Not sure how to understand this. Does ExtraIP only allow one-way traffic in the GRE tunnel
The problem is DrayTek officially does NOT support GRE on WAN port. But strange enough it is possible to create a GRE tunnel on the DrayTek between ExtraIP and the public WAN IP I received from my ISP.
ExtraIP (185.216.YYY.188) <—GRE—> DrayTek (37.153.XXX.57)
Via this tunnel the subnet is routed (185.216.ZZZ.56/29). I can use the IP’s on my LAN! But it is only one way traffic. ExtraIP subnet ----> DrayTek WAN1 IN is OK but DrayTek WAN1 ----> ExtraIP subnet OUT NO WAY.
DrayTek does however support LAN to LAN GRE connections.
My ideal solution would be:
ExtraIP subnet <---- via GRE ----> Mikrotik’s ISP/SIM IP and then route this subnet Mikrotik <--------> Draytek.
Anyway, enough information to test during this Christmas holiday
The way you describe it, either the “WAN” and “LAN” labels have a far more strict meaning in Draytek in terms of what can and cannot be done using each of them, or maybe the Draytek is not flexible enough when it comes to a multi-WAN setup, i.e. to use of multiple routing tables and choosing between them based on e.g. source address.
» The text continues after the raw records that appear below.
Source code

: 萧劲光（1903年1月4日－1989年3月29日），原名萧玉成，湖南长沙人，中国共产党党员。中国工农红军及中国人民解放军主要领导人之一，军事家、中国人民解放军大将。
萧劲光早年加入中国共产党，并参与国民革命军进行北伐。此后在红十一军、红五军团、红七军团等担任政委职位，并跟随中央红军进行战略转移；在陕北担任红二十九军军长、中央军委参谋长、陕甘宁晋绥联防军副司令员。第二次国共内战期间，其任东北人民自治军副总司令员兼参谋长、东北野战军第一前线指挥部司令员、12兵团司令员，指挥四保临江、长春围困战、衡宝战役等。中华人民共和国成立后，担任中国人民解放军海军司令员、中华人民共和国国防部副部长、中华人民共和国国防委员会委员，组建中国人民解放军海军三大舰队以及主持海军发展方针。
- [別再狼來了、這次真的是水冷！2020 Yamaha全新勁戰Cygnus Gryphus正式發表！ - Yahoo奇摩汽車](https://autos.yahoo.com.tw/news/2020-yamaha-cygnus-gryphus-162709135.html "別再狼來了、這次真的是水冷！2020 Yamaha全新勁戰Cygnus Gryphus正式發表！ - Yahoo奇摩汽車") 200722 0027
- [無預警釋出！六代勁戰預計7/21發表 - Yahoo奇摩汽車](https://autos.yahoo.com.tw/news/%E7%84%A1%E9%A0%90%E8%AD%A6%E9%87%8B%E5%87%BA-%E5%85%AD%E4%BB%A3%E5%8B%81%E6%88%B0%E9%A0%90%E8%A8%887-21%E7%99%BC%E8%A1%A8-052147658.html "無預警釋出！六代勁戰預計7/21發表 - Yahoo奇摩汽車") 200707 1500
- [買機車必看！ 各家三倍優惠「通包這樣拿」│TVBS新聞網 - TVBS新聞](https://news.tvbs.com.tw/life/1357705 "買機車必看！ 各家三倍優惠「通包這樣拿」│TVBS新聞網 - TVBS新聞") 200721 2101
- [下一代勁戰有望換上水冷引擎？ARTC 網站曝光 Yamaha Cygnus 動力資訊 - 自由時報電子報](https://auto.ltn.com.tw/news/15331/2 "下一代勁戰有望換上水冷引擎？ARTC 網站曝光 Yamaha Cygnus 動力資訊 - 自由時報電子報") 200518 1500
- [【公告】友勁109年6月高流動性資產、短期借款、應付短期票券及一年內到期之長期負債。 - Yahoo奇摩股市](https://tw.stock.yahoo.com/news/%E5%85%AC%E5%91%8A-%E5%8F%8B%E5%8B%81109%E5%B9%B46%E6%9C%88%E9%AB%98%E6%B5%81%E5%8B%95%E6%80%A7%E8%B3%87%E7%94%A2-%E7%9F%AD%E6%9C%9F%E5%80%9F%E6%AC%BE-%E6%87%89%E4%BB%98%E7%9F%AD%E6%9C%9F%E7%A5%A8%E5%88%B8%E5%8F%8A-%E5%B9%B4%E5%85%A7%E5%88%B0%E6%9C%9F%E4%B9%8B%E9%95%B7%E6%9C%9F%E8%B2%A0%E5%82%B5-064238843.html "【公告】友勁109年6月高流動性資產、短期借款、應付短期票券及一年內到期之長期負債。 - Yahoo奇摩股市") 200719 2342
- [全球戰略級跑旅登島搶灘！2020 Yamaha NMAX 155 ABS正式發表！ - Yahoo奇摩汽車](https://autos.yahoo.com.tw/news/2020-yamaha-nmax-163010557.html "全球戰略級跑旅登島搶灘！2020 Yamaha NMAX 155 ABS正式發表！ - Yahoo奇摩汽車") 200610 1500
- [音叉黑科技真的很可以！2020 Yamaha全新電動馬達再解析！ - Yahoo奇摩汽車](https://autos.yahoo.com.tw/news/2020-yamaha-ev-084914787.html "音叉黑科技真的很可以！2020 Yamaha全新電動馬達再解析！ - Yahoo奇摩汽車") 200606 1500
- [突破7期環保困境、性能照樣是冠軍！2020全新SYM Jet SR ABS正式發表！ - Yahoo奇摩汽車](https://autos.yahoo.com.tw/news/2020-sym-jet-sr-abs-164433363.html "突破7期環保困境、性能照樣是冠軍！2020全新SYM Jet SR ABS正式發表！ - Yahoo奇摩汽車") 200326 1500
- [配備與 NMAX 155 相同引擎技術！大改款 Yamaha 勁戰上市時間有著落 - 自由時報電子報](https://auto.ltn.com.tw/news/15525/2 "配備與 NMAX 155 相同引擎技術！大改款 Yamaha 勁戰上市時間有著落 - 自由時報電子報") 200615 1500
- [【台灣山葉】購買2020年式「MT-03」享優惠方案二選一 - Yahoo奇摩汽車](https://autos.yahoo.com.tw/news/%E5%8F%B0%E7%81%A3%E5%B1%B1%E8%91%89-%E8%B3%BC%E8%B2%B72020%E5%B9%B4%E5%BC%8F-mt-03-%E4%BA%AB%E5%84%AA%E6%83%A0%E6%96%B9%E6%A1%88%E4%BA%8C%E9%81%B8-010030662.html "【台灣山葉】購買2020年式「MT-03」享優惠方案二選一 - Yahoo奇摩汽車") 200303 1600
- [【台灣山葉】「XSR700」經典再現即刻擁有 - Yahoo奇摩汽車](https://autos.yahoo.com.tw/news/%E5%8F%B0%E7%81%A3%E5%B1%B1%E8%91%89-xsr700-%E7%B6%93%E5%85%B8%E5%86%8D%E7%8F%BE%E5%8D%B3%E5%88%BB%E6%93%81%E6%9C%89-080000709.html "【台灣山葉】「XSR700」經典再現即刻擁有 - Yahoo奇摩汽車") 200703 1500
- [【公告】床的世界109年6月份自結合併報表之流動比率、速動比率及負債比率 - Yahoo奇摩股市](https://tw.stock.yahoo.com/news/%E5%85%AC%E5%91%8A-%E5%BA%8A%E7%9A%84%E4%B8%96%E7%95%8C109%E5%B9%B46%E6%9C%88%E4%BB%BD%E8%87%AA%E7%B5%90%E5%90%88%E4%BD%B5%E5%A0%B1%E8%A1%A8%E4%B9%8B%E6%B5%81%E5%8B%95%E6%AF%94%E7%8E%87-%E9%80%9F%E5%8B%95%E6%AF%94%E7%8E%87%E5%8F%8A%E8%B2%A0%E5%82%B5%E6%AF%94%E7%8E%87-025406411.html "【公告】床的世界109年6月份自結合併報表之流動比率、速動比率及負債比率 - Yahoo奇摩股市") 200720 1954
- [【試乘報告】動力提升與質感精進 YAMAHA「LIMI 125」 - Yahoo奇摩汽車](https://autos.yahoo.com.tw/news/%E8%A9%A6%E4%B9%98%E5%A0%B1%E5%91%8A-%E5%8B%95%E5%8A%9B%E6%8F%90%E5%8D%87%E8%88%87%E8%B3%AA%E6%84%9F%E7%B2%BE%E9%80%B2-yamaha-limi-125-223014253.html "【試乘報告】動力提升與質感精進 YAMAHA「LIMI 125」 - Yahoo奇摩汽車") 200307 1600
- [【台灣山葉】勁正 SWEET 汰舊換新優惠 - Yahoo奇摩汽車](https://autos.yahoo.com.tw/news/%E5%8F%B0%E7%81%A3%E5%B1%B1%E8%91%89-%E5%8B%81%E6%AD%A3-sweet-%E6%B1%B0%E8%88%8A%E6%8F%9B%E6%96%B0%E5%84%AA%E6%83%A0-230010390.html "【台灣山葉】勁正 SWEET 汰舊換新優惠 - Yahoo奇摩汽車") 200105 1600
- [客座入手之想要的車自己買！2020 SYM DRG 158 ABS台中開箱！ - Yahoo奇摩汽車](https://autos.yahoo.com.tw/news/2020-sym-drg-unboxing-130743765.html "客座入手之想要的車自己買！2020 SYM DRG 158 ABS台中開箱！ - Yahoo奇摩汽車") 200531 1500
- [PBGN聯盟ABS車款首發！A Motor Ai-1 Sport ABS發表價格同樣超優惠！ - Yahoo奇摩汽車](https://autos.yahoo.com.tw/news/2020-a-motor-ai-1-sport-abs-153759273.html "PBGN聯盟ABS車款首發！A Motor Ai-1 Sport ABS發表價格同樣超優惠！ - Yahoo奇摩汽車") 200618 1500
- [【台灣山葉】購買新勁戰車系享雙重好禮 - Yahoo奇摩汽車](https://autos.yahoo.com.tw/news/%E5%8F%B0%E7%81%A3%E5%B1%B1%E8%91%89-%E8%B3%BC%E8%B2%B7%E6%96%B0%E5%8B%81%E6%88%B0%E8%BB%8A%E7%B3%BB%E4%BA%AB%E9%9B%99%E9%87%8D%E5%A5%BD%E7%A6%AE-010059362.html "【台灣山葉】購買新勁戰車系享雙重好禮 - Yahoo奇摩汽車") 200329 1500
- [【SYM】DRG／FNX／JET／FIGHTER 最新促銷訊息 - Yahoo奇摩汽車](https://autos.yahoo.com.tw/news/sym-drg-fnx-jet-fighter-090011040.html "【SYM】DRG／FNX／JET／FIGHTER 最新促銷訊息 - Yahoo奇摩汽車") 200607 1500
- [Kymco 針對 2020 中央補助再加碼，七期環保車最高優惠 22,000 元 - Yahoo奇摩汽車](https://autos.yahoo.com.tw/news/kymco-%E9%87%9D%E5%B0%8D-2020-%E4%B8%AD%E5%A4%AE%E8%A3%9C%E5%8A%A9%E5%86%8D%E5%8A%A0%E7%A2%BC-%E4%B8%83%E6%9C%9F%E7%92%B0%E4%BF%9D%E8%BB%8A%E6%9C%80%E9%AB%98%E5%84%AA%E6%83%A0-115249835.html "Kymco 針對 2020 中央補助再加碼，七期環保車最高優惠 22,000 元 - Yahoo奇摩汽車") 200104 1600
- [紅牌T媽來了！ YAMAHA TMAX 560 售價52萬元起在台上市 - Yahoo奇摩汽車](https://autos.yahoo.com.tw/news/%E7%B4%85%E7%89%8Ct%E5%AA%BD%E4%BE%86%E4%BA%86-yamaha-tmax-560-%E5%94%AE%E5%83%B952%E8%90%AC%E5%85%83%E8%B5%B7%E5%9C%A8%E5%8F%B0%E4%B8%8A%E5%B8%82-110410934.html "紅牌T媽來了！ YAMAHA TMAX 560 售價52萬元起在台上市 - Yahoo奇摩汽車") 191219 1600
So even if you terminate the GRE on the Mikrotik, connect Draytek’s second WAN to Mikrotik’s LAN and make the IP address of the second WAN of the Draytek a gateway for your Extra IP addresses at the Mikrotik side, there is still no guarantee that Draytek will send traffic from the Extra IP addreses via Mikrotik.
If I was to set this up on another Mikrotik that already has a primary WAN, it would require one dedicated /32 route within the main routing table that would send the GRE transport packets traffic towards the ExtraIP’s GRE “peer” address via the gateway of WAN 2 (whilst the default route in the main routing table would use the gateway of WAN 1), and another routing table with just a default route with the GRE interface as its gateway that would be chosen using a routing rule matching on src-address=x.x.x.0/29 (since the GRE tunnel must effectively act as a third WAN).
But knowing nothing about Draytek’s way of doing things and presenting them to the administrator, I can’t say whether it is doable there at all and if yes, how exactly.
Stupid question, why do you need the Draytek at all if the tunnel to ExtraIP only uses the public IP of the SIM and your hAP ax lite has 4 Ethernet ports so you could connect the hosts running on the addresses provided by ExtraIP directly to the Tik?